Source document:
┌────────

PMCID: PMC10927410  PMID: 38504546

Abstract

OBJECTIVE:

To formulate the first clinical practice guideline for the treatment of cough using Chinese medicine based on the grading of recommendations assessment, development, and evaluation (GRADE) systematic approach, including clinical evidence, evaluation of ancient literature, and expert consensus.

METHODS:

In the process of development, the regulation of "evidence-based, consensus-assisted, and empirical" was followed, and a comprehensive systematic approach of recommendation assessment, GRADE, evidence-based evaluation, expert consensus, and the Delphi method was used. In the process of guideline development, evidence-based evaluation of ancient literature was included for the first time, and clinical evidence was fully integrated with clinical expert consensus.

RESULTS:

The clinical practice guidelines for the treatment of cough with Chinese herbal medicine were developed after a comprehensive consideration of evidence-based evaluation and expert opinions. The guideline recommendations focused on recommending herbal compound decoctions and Chinese patent medicines for cough in different conditions. Based on the GRADE systematic approach, we conducted an evidence-based evaluation of the recommended Chinese patent medicines one by one; meanwhile, the expert consensus method was used to unify the recommendations of both.

CONCLUSION:

Based on clinical evidence, ancient literature evaluation, and expert consensus, a clinical practice guideline for Traditional Chinese Medicine (TCM) in the treatment of cough was developed, providing the first current clinical practice guideline for domestic and foreign TCM and Western medicine practitioners, especially respiratory professionals at home and abroad.

└────────

Exercise data:
┌────────

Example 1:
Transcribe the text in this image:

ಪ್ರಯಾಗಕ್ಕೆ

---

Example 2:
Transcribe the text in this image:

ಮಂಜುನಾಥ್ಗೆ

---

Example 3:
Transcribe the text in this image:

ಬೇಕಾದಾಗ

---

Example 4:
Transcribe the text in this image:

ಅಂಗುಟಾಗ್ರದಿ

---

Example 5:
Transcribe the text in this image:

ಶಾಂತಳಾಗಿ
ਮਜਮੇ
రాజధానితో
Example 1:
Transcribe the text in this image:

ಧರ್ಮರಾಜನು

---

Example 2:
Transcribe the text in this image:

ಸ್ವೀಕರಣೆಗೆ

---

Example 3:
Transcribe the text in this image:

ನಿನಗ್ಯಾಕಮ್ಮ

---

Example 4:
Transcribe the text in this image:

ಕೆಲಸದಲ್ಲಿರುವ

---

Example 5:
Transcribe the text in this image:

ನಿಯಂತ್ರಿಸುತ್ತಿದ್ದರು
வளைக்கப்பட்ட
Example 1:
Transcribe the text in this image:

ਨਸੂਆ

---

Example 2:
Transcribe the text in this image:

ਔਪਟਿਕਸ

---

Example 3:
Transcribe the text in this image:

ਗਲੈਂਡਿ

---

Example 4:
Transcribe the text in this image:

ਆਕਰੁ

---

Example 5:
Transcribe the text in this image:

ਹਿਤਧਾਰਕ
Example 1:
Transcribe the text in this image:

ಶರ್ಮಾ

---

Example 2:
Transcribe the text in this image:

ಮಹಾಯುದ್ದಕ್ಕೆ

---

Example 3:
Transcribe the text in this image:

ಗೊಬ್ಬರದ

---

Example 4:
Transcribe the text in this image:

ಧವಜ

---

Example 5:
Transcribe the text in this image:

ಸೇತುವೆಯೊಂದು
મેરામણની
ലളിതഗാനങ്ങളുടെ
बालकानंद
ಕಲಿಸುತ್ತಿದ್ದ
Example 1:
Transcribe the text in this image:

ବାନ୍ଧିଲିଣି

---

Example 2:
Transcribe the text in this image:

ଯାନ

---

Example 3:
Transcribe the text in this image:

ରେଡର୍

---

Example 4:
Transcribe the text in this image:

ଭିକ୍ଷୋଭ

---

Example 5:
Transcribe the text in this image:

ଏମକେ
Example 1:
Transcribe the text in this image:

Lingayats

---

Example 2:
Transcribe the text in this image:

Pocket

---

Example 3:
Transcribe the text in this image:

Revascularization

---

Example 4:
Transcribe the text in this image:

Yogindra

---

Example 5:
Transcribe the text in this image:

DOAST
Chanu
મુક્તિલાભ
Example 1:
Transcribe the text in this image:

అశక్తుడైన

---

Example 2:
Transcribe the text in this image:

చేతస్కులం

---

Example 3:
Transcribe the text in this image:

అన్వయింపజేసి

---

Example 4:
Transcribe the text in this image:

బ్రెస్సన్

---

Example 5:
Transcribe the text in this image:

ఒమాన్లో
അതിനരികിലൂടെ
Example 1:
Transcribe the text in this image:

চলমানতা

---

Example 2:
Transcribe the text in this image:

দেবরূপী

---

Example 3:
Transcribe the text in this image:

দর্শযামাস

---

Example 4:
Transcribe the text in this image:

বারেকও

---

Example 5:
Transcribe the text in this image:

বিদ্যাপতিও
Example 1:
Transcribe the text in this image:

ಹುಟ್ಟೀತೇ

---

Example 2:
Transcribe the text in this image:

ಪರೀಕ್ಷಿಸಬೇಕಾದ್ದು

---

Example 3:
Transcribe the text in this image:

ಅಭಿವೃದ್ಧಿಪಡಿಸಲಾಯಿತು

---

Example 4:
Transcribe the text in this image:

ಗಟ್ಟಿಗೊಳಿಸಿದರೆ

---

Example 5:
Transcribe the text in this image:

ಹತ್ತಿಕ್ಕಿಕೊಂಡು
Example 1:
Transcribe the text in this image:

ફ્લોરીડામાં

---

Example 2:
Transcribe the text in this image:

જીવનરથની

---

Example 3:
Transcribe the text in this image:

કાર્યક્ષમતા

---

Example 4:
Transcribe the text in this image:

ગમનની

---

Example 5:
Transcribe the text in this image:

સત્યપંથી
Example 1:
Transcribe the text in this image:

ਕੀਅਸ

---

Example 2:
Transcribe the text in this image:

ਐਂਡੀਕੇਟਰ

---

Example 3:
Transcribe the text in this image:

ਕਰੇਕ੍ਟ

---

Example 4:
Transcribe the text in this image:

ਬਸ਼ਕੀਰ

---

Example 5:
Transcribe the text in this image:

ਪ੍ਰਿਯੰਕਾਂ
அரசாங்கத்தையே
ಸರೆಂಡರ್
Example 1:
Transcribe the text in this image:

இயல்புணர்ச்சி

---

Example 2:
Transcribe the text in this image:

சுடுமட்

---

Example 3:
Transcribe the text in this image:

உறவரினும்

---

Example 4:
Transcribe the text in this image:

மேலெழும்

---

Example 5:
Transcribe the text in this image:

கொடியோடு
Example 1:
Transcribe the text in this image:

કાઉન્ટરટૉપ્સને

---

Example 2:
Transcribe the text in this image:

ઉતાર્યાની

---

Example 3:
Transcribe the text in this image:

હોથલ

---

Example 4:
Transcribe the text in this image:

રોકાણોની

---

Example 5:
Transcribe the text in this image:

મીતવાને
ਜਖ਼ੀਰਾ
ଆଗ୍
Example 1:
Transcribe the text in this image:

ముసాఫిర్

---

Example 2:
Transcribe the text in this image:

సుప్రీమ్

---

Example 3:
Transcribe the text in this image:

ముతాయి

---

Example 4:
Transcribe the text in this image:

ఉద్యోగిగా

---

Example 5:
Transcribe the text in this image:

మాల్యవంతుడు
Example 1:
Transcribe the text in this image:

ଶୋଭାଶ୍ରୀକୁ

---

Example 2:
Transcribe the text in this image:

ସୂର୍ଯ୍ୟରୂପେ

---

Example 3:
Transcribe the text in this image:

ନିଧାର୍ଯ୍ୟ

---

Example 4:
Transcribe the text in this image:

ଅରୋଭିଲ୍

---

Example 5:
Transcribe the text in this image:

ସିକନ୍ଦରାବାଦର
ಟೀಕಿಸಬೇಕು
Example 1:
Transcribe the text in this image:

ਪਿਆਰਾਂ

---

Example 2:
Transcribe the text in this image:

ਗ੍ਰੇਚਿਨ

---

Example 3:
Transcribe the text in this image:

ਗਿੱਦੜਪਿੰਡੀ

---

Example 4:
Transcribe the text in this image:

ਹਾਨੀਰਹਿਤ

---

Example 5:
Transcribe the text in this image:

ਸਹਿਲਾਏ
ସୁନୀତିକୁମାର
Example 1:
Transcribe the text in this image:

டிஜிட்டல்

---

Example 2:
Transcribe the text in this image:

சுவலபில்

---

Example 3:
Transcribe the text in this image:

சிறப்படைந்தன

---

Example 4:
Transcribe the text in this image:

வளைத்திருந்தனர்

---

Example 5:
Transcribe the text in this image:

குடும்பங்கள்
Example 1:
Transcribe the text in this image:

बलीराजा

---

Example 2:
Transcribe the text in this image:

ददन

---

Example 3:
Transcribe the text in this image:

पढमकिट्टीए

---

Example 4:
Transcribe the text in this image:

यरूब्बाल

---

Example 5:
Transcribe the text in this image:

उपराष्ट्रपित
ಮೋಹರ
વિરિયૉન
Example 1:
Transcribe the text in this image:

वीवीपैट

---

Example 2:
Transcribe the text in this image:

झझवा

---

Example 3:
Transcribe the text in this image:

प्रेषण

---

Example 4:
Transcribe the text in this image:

└────────

Tasks to carry out:
1: According to the abstract, why was the expert consensus method used alongside the GRADE-based evaluation of the recommended Chinese patent medicines?
2: Rewrite everything in the abstract from "In the process of development, the" down to "clinical expert consensus.", replacing "Delphi method" with "nominal group technique".

Your responses:
1: The expert consensus method was used to unify the recommendations of both the herbal compound decoctions and the Chinese patent medicines, which had been evaluated one by one using the GRADE systematic approach.

2:
In the process of development, the regulation of "evidence-based, consensus-assisted, and empirical" was followed, and a comprehensive systematic approach of recommendation assessment, GRADE, evidence-based evaluation, expert consensus, and the nominal group technique was used. In the process of guideline development, evidence-based evaluation of ancient literature was included for the first time, and clinical evidence was fully integrated with clinical expert consensus.